Con la campaña contra Garamendi, oel PP retomaba su batalla contra el modelo de gestión de los fondos europeos que da un papel esencial a la oficina del Presidente del Gobierno. Es una decisión que salió adelante gracias a la abstención de Vox, en uno de los episodios parlamentarios más delirantes de la actual legislatura y que aún está por explicar. En el sector madrileño de los lobbies se da por hecho que los de Abascal atendieron aquella noche los argumentos de la CEOE en sus labores de grupo de presión. De ese resquemor nace la salida en tromba de los dirigentes del PP contra Garamendi. Y también porque saben que la intervención de la presidencia del Gobierno es hoy un hecho que preocupa por igual a la Comisión Europea (España ha sacado una de las peores notas en transparencia en la gestión de los fondos) y a los barones socialistas que temen perder capacidad de intervención en el reparto. 

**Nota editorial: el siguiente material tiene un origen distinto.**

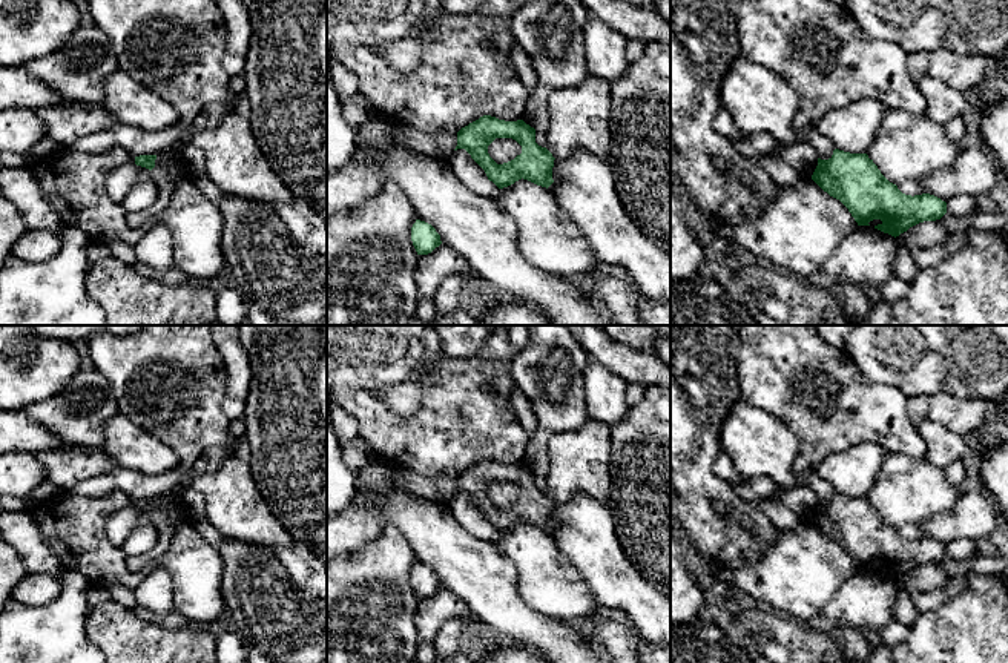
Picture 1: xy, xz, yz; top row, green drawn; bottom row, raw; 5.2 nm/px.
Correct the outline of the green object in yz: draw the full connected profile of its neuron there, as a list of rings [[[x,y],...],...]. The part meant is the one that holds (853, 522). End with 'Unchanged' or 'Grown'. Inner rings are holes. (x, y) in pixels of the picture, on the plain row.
[[[835,493],[828,503],[818,502],[812,523],[839,543],[858,569],[881,563],[875,572],[894,582],[919,566],[936,565],[947,557],[947,546],[934,539],[902,537],[867,497]]]. Unchanged

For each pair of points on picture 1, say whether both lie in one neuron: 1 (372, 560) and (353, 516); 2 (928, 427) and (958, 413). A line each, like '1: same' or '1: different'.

Tres palancas para controlar el Ibex

Toda argumentación política en base a las grabaciones manipuladas del excomisario Villarejo es nula de entrada. Pero las secuelas judiciales de sus patrañas están debilitando a algunas cúpulas empresariales, especialmente Iberdrola y Repsol, justo en el momento en que se la juegan porque la pandemia ha castigado su cotización hasta el punto de hacerlas vulnerables a todo tipo de operaciones. El Gobierno volvió a protegerlas el jueves de una acción hostil extranjera por seis meses más. Pero eso no impide que haya cambios accionariales internos. De manera que algunos de los implicados sienten estos días que la Presidencia del Gobierno tiene tres palancas para intentar alterar los pesos y medidas en las empresas del Ibex-35: la regulación, los fondos europeos y la protección frente a opas. Si le sumamos la debilidad infringida por Villarejo, algunos temen que les muevan la silla.